Consider a gamble $X$ with expected value $E[X]$ and variance $Var(X)$, and a utility curve $u(x)$. From the first two terms of a Taylor series expansion of $u(x)$ around the expected value $E[X]$ we obtain:
$E[u(x)]=u(E[X])+1/2 u^{''}(E[X])Var(X)$ i'm good here
We equate this expected utility to the utility of the certainty equivalent $CE=E[X]+D$, where $D$ is a risk discount.
Again, using a Taylor series expansion, $u(E[X]+D)$ can be approximated by $u(E[X])+u''(E[X])D$. how did we get to this approximation?
Hence the first order approximation for the risk discount is $D = 1/2(u''/u') Var(X)$. how did we get this result?
Therefore:
$CE(X)=E[X]+1/2 (u''/u')Var(X)$ how did we get to this conclusion?

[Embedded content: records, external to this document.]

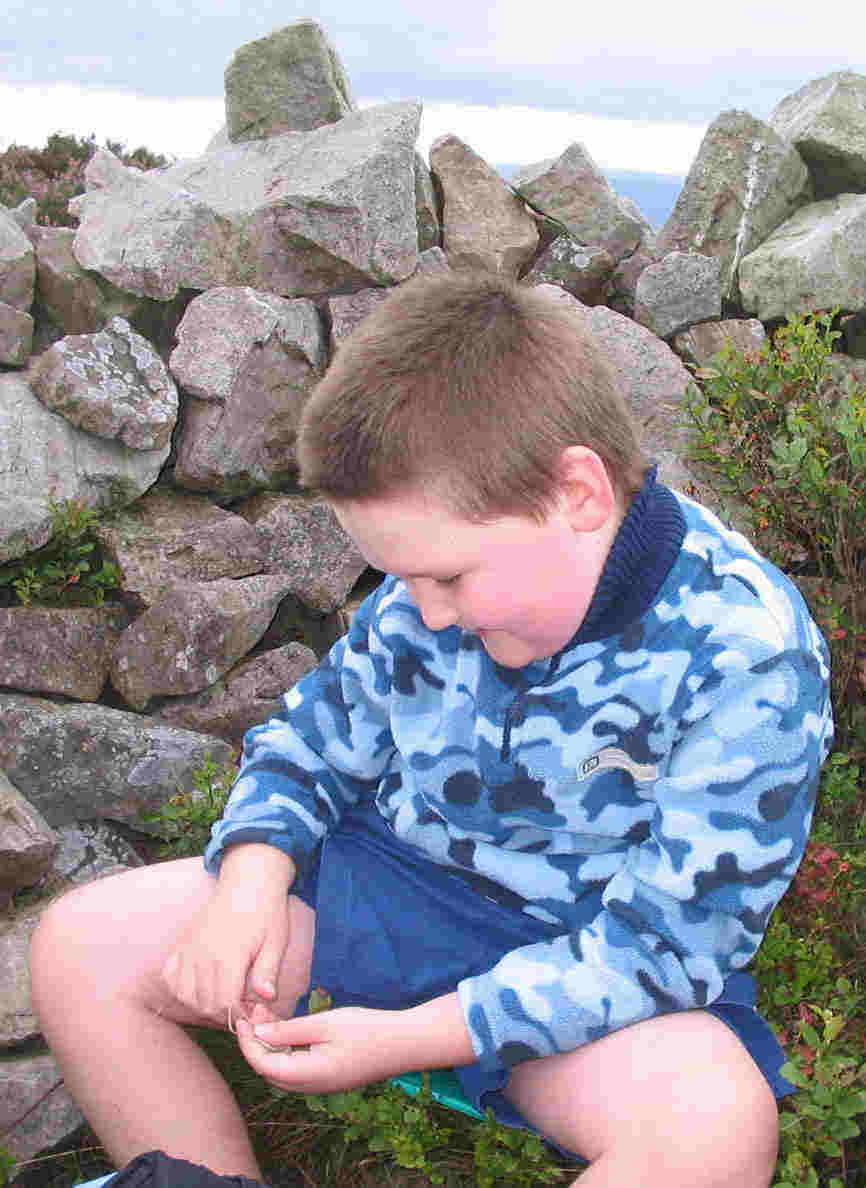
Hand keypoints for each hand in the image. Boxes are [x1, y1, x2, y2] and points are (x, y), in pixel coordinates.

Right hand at [162, 844, 294, 1021]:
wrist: (248, 882)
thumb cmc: (266, 912)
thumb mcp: (276, 940)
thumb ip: (268, 971)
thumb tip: (266, 997)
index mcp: (229, 955)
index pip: (225, 1004)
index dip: (239, 1016)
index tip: (252, 1013)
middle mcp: (203, 954)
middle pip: (205, 1004)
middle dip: (225, 1014)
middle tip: (243, 1005)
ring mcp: (189, 949)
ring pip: (186, 996)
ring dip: (204, 1004)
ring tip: (225, 996)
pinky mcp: (181, 944)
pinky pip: (170, 978)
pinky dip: (181, 989)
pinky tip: (201, 986)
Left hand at [234, 1007, 411, 1092]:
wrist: (406, 1043)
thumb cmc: (367, 1029)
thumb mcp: (325, 1024)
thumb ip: (289, 1031)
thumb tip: (257, 1034)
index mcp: (309, 1076)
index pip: (263, 1065)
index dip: (247, 1042)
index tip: (241, 1017)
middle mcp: (312, 1086)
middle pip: (270, 1069)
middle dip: (256, 1041)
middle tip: (254, 1010)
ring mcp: (322, 1084)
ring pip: (284, 1068)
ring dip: (271, 1044)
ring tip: (267, 1014)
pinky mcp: (331, 1076)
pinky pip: (299, 1066)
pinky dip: (287, 1048)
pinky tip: (288, 1026)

The maximum EU (or maximum CE) principle reduces to a linear function of mean and variance in which the relative weight given the variance is half the local curvature of the utility function.
Thank you.
I found the derivation here: https://quant.stackexchange.com/questions/20628/utility-theory-certainty-equivalent-approximation-formula-derivation
Here is a slightly modified version of that answer:
A second-order expansion near $ \bar{x}=E(x)$ gives:
$u(x)\approx u(\bar{x})+u'(\bar{x})(x-\bar{x})+1/2 u''(\bar{x})(x-\bar{x})^2$
Hence,
$E[u(x)]\approx u(\bar{x}) +\frac{1}{2} u''(\bar{x})Var(x)$
On the other hand, if we let c denote the certainty equivalent and assume it is close to $\bar{x}$, we can use the first-order expansion:
$u(c)\approx u(\bar{x})+u'(\bar{x})(c-\bar{x})$
We transform this equation to get:
$c=\bar{x}+\frac{u(c)-u(\bar{x})}{u'(\bar{x})}$
We can get the value of the numerator in the fraction part of the equation. We replace $E[u(x)]=u(c)$ in the previous formula to get:
$u(c)\approx u(\bar{x})+\frac{1}{2} u''(\bar{x}) Var(x)$
So that
$u(c)-u(\bar{x})\approx\frac{1}{2} u''(\bar{x}) Var(x)$
Therefore:
$c\approx\bar{x}+\frac{1}{2}(\frac{u''(\bar{x})}{u'(\bar{x})}) Var(x)$